Discriminatory (a) OTUs, families and phyla and (b) functional pathways (KEGG L2) between herbivores and carnivores, according to both Barombi Mbo (B) and Tanganyika (T). Bars show differences between average reads for diet category, normalized to the sum of means (right-side bars: H-enriched; left-side bars: C-enriched) (Kruskal–Wallis, P<0.05, Bonferroni-corrected for Tanganyika and FDR-corrected for Barombi Mbo). OTUs were classified to their highest level of taxonomic resolution followed by the phylum. The two lakes showed a consistent trend of shared taxa and functional pathways enrichment according to diet categories.

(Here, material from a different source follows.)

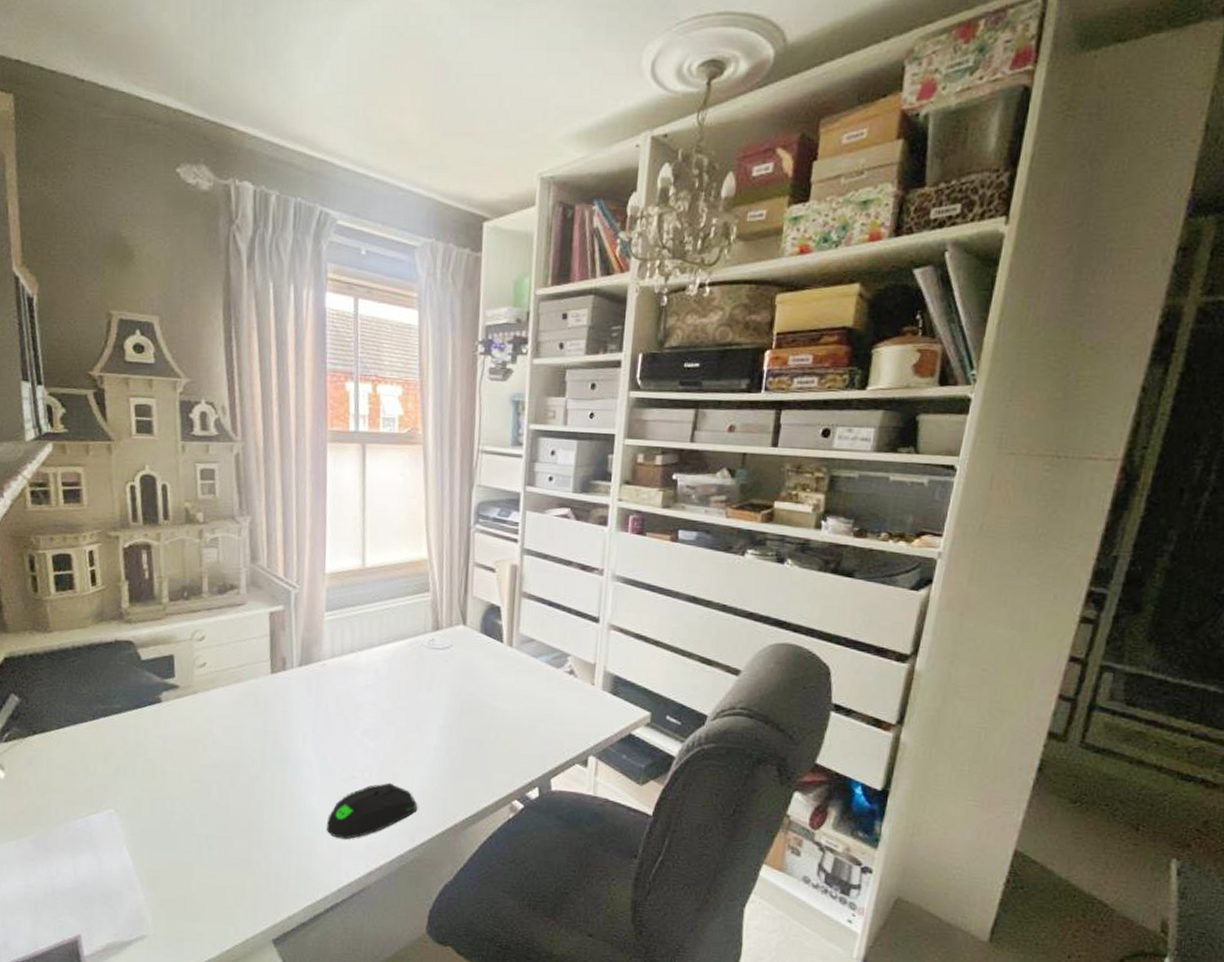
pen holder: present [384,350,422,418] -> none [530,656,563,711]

The core OTU-837283 (present in 85% of all specimens), corresponding to P. shigelloides, was detected also in our previous study (corresponding to former OTU-137 (Baldo et al., 2015)), and was here significantly enriched in carnivores of both lakes (a). See complete list of discriminatory OTUs in Supplementary Table 2 and functions in Supplementary Table 4.